Jealousy

Without doubt one of the most destructive rules of conduct ingrained in our culture is the prohibition on having multiple sexual partners in the same period. It is accompanied by the emotion of jealousy, that occurs when ones partner violates this rule. Sexual jealousy footnote is a curious emotion. It occurs when one suspects that ones partner has or had or would like to have a sexual relationship with somebody else. It is understandable that somebody is sad when he looses something. However, jealousy also occurs when there is no danger that the jealous partner will be worse off.

Of course you will ask how it is possible that somebody can be hurt by something that doesn't make him worse off, and in fact makes others better off. I think that the official answer has to do with misguided vanity. The jealous partner assumes that his personal characteristics, at least as far as they concern the interaction with his partner, are so much superior to those of the rest of humanity, that his partner can not have any need for others. When that theory is disproved in practice, his ego is hurt.

If this would really be the cause, the desire of ones other half to somebody else should be equally bad as an act of adultery. A partner that, due to a strong sense of morality, can avoid giving in to temptation, constitutes just as well a counterexample to ones superiority, as partner that falls for the attraction of the flesh, and is moreover a hypocrite. Under a strict application of this theory it is therefore not at all praiseworthy to resist the temptation to adultery, unless also hypocrisy is also seen as a merit.

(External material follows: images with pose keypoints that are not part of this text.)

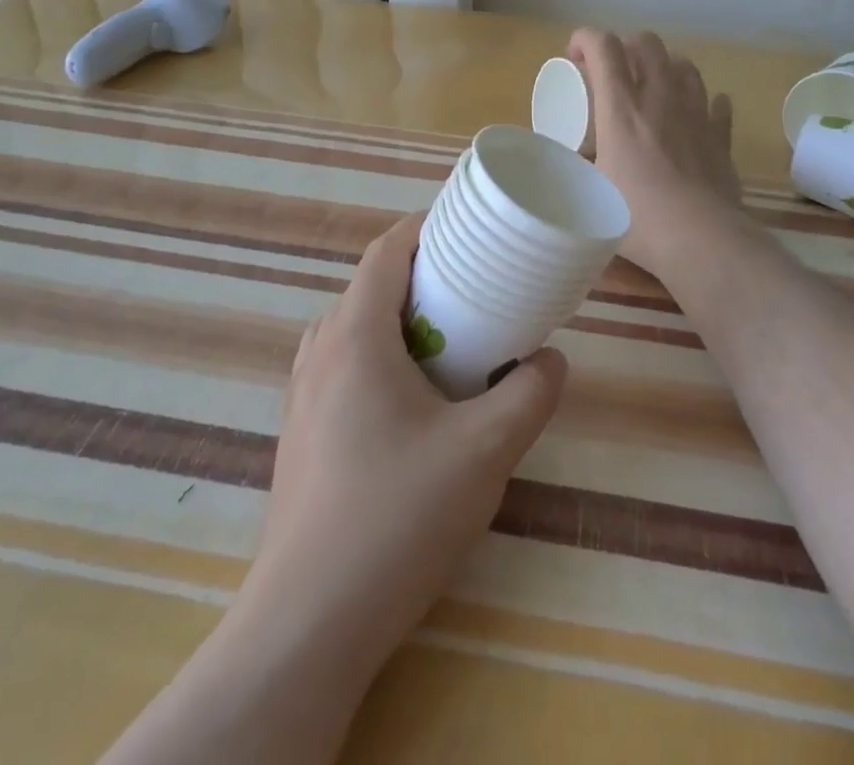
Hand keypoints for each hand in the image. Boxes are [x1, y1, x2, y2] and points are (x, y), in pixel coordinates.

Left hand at [245, 211, 567, 673]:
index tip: (470, 232)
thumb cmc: (397, 517)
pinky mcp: (302, 434)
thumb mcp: (485, 451)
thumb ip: (530, 394)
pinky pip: (344, 368)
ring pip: (356, 329)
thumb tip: (550, 360)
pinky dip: (383, 358)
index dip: (427, 228)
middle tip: (477, 293)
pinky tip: (416, 406)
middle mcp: (319, 352)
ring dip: (403, 322)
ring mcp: (303, 395)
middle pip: (372, 286)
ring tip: (452, 346)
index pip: (386, 250)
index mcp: (355, 335)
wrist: (308, 624)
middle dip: (425, 278)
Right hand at [569, 28, 744, 277]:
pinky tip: (697, 112)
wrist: (701, 239)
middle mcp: (661, 99)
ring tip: (653, 86)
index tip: (573, 55)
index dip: (585, 38)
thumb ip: (580, 166)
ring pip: (685, 66)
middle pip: (647, 44)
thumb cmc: (638, 217)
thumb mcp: (590, 191)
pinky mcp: (721, 137)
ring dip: (665, 66)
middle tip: (612, 71)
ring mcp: (696, 114)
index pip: (604, 47)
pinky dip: (704, 101)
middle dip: (625, 45)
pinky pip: (717, 105)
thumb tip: (576, 157)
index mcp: (622, 108)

Somebody who suffers from jealousy could argue that jealousy is an irrational and deplorable emotion, but one with which nature has saddled us, and with which we have to live. The rule of conduct to restrict oneself to one partner is then a rational way to cope with this emotion.

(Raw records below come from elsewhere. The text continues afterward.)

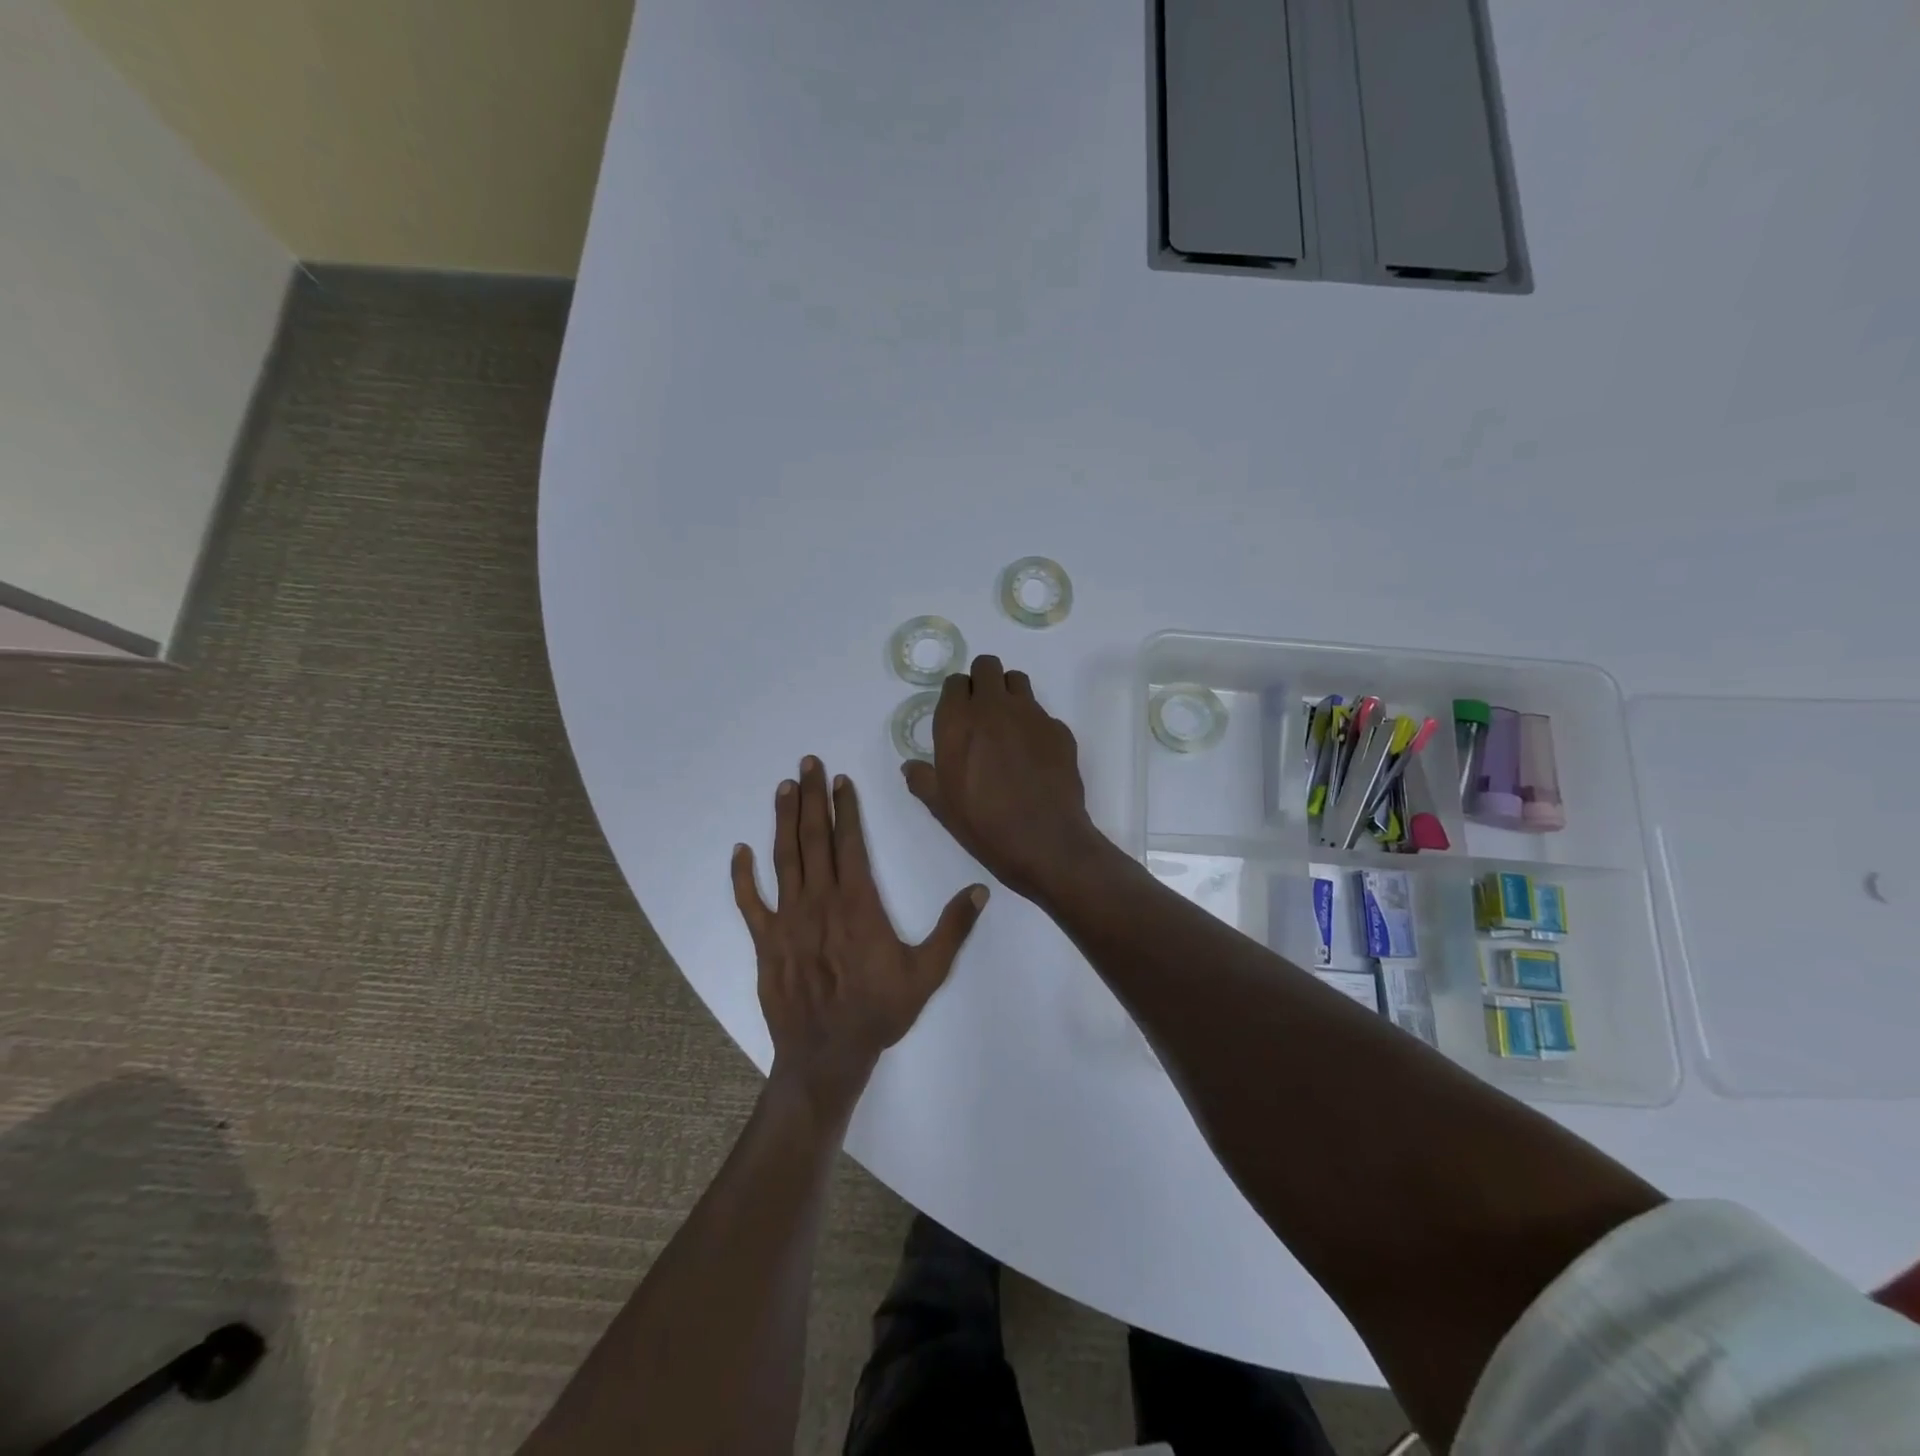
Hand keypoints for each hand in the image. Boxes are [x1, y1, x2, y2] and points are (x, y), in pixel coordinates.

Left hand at [733, 757, 987, 1112]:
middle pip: (814, 839)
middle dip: (812, 798)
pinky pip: (749, 902)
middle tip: (808, 763)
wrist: (827, 1054)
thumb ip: (953, 929)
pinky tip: (739, 850)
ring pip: (783, 859)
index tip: (841, 780)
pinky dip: (742, 876)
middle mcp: (820, 901)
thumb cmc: (879, 1011)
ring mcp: (788, 919)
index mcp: (858, 903)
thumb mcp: (927, 972)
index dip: (845, 808)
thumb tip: (980, 890)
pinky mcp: (765, 941)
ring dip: (783, 820)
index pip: (849, 843)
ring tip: (784, 788)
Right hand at [901, 655, 1107, 902]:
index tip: (959, 716)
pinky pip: (1043, 714)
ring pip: (1017, 681)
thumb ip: (923, 780)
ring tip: (1009, 727)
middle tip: (983, 712)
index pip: (955, 682)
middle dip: (983, 681)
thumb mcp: (941, 806)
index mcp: (958, 721)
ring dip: (1009, 694)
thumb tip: (911, 767)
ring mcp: (1031, 714)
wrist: (1044, 841)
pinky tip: (1035, 757)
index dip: (957, 696)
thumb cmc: (983, 824)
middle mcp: (994, 707)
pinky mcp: (1059, 729)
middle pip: (987, 666)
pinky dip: (1035, 726)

Considering the many relations that are devastated by jealousy, and the manifest presence in many partners of longing to thirds, such a rationalisation can be taken serious only when it is accompanied with the recognition that jealousy is indeed a deplorable phenomenon. However, once somebody recognises this, I expect him to lose his tendency to jealousy automatically. For I do not believe that humanity is saddled with inevitable social instincts that only make live miserable.

Jealousy is a cultural phenomenon, talked into people by their fellow human beings, just like the embarrassment some people feel for being naked in public. I therefore urge jealous humans to critically examen this emotion, if possible to suppress it, and to consider canceling the prohibition on multiple sexual partners, or at least not to apply it on ones partners.